• What this task involves: If a line below includes the string "center", copy it.

• Dataset excerpt:
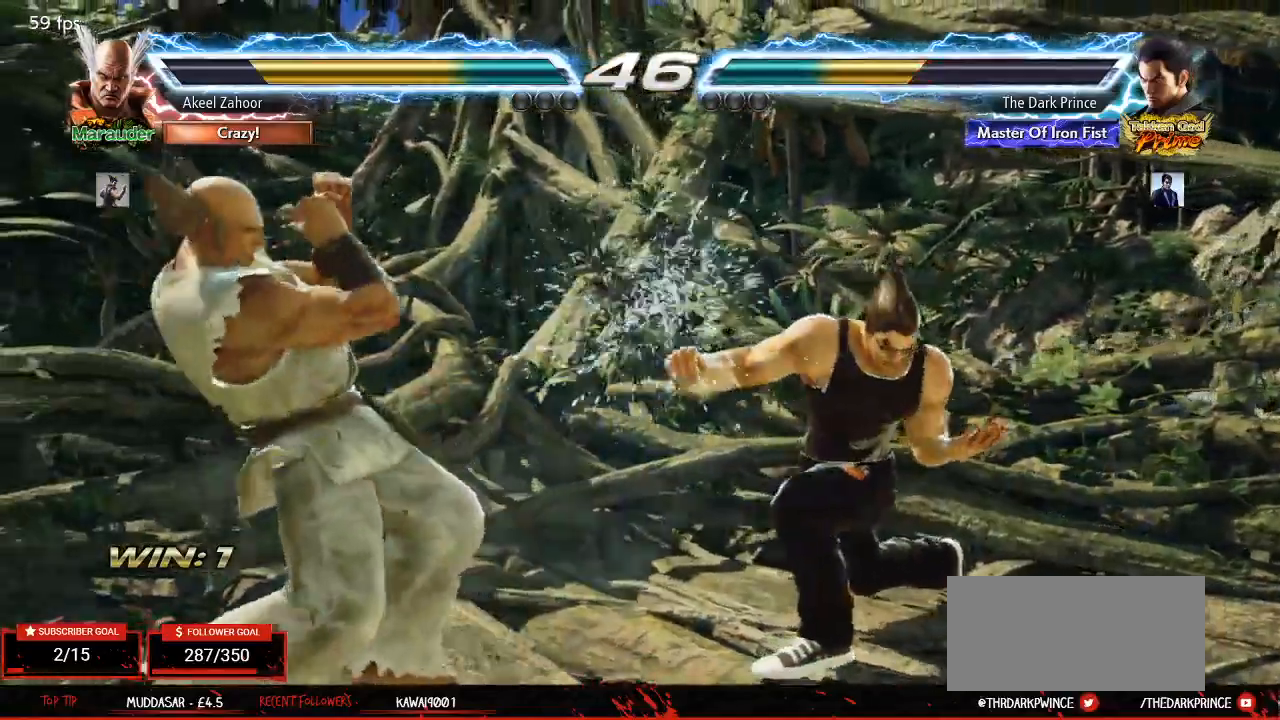
{"dt_ms": 500, "buttons": [], "left_stick": "right", "events": []}
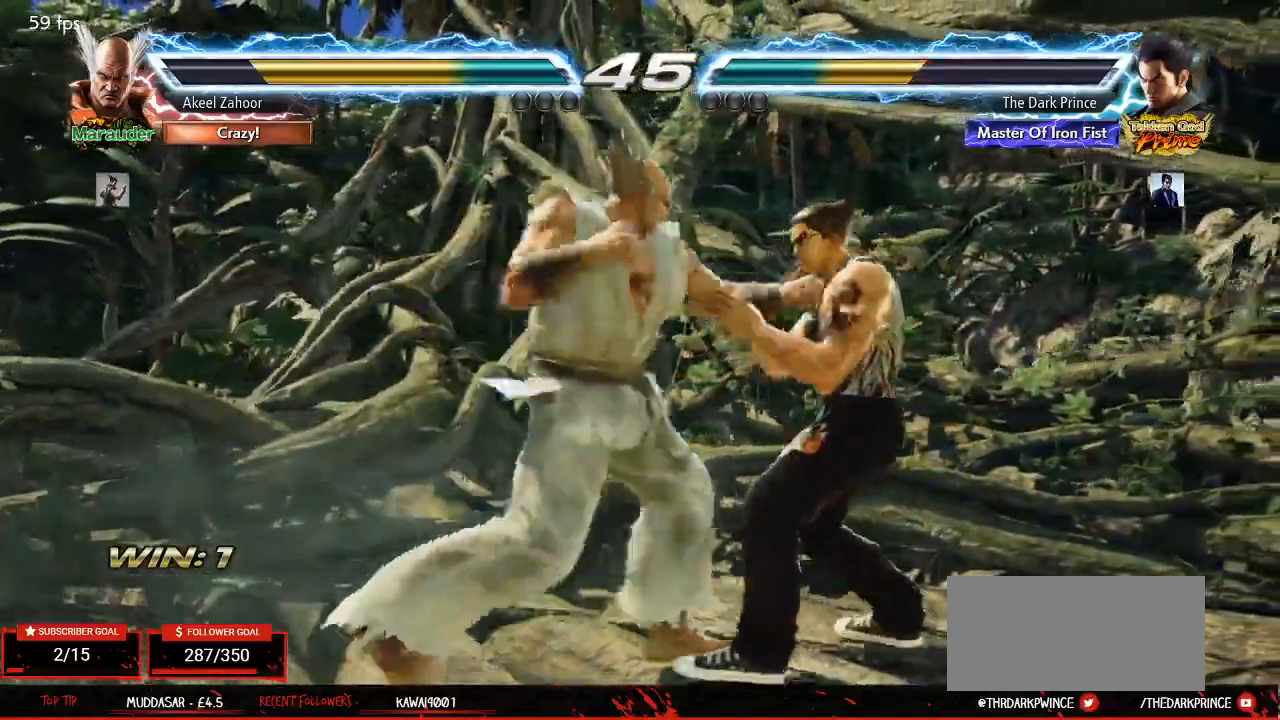
{"dt_ms": 500, "buttons": [], "left_stick": "center", "events": [[267, "left_stick", "center"]]}
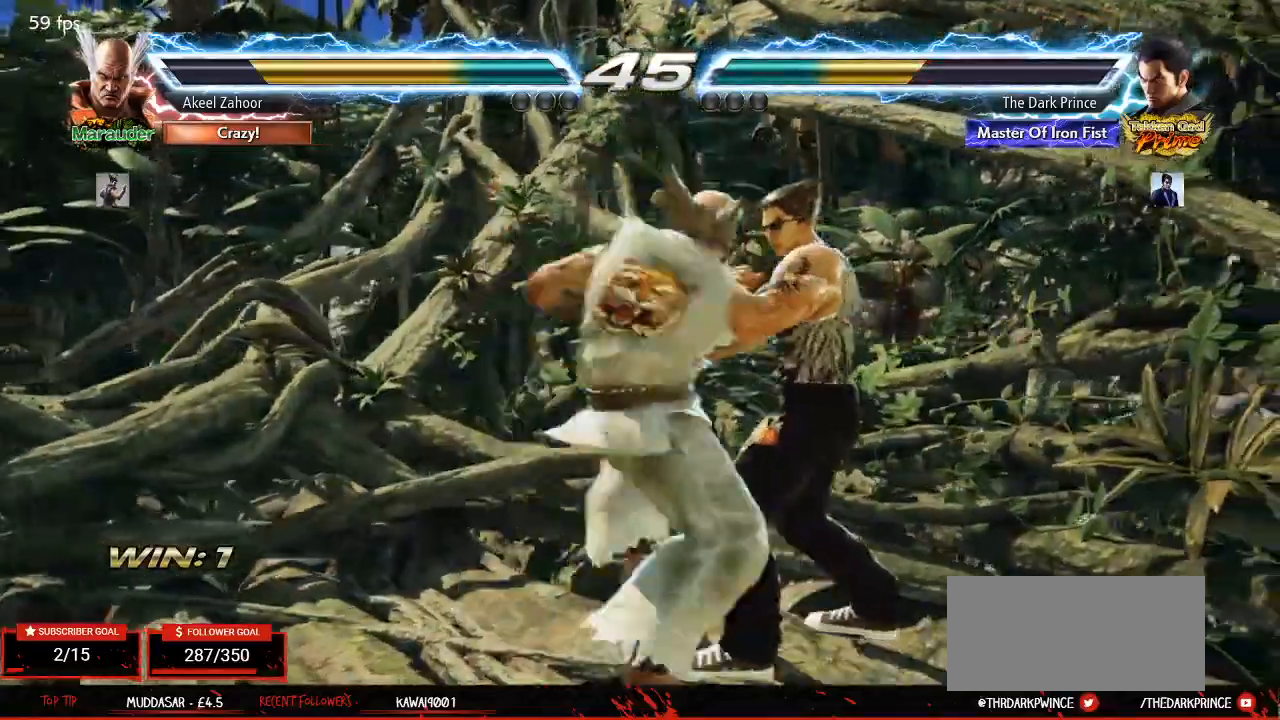
{"dt_ms": 500, "buttons": [], "left_stick": "center", "events": []}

• Your response:
{"dt_ms": 500, "buttons": [], "left_stick": "center", "events": [[267, "left_stick", "center"]]}
{"dt_ms": 500, "buttons": [], "left_stick": "center", "events": []}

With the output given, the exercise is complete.